[Extracted records]
>>>
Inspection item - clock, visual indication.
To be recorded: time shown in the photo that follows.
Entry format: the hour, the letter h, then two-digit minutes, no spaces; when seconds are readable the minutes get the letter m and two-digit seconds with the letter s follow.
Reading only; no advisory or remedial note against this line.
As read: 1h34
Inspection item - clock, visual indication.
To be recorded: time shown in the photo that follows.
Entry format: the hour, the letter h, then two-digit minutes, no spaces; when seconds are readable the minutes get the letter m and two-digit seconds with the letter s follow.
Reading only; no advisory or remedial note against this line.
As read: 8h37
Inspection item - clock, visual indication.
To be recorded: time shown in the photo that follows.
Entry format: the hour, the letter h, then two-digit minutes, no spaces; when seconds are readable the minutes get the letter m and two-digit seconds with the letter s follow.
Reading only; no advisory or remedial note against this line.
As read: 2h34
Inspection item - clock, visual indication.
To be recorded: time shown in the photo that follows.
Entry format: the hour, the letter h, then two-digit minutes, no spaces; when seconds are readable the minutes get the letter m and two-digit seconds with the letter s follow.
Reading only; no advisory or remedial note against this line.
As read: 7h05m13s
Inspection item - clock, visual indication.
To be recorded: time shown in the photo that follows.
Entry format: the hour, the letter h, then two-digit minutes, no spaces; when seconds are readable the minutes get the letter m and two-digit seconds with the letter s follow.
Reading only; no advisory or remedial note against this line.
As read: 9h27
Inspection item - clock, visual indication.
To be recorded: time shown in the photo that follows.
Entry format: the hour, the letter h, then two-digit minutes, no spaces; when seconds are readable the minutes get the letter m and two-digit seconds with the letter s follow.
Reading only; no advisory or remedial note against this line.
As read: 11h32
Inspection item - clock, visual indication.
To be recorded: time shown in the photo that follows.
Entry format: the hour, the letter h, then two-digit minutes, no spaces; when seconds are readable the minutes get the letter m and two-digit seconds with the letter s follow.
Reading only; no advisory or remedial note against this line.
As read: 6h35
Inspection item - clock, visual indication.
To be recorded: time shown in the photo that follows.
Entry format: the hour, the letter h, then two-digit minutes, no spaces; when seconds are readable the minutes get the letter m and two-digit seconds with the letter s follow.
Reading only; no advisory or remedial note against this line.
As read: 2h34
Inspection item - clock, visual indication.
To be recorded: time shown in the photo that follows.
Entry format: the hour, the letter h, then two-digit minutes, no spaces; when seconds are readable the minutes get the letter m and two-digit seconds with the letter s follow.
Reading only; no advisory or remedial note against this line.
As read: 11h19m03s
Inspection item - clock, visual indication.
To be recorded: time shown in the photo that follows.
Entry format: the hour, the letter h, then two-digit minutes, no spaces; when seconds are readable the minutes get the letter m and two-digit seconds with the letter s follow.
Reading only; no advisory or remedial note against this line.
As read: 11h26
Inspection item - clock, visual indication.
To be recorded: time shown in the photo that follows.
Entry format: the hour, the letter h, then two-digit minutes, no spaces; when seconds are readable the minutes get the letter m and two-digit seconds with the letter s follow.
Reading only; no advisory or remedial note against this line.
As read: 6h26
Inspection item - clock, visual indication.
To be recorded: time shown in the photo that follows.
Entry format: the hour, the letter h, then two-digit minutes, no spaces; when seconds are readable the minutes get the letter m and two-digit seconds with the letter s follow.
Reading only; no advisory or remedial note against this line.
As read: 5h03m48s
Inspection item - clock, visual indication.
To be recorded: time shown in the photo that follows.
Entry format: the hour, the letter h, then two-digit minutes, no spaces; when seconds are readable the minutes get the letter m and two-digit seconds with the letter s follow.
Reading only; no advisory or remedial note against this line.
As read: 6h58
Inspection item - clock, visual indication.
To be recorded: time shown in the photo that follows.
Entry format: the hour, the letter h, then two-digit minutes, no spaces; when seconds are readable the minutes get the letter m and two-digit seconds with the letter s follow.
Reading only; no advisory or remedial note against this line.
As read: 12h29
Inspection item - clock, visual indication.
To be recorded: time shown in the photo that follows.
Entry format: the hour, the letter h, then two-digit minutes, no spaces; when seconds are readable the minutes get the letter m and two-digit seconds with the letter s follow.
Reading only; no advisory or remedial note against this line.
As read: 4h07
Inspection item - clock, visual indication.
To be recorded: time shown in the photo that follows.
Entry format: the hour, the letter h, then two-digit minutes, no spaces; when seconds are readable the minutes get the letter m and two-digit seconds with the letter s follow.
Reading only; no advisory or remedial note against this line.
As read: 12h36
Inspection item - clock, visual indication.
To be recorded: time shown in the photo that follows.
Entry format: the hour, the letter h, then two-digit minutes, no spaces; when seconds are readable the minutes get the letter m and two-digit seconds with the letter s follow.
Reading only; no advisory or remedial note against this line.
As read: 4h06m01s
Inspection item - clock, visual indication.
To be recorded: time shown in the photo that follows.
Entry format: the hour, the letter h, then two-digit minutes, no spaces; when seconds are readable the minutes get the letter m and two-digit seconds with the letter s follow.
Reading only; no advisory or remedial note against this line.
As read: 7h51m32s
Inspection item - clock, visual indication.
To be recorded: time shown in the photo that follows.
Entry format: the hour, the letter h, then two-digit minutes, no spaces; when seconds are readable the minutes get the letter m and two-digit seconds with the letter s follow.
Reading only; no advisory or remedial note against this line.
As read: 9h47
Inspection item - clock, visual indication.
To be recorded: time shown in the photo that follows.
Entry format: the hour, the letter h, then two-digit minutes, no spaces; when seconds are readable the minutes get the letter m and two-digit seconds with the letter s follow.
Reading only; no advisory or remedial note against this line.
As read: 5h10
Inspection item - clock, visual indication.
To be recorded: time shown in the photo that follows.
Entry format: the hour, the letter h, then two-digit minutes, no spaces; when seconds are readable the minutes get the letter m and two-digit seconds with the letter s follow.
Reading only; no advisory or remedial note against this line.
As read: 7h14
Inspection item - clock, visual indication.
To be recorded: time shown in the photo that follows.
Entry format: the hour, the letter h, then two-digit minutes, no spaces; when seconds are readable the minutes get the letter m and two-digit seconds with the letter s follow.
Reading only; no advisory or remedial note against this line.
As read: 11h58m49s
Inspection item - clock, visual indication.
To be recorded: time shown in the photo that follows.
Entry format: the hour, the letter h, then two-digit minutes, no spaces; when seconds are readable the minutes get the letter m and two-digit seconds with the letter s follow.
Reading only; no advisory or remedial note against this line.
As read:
<<<
**Written task**
Copy the entries above from their first line through the line containing "As read: 1h34", both included, and leave every character unchanged.

**Exercise output**
Inspection item - clock, visual indication.
To be recorded: time shown in the photo that follows.
Entry format: the hour, the letter h, then two-digit minutes, no spaces; when seconds are readable the minutes get the letter m and two-digit seconds with the letter s follow.
Reading only; no advisory or remedial note against this line.
As read: 1h34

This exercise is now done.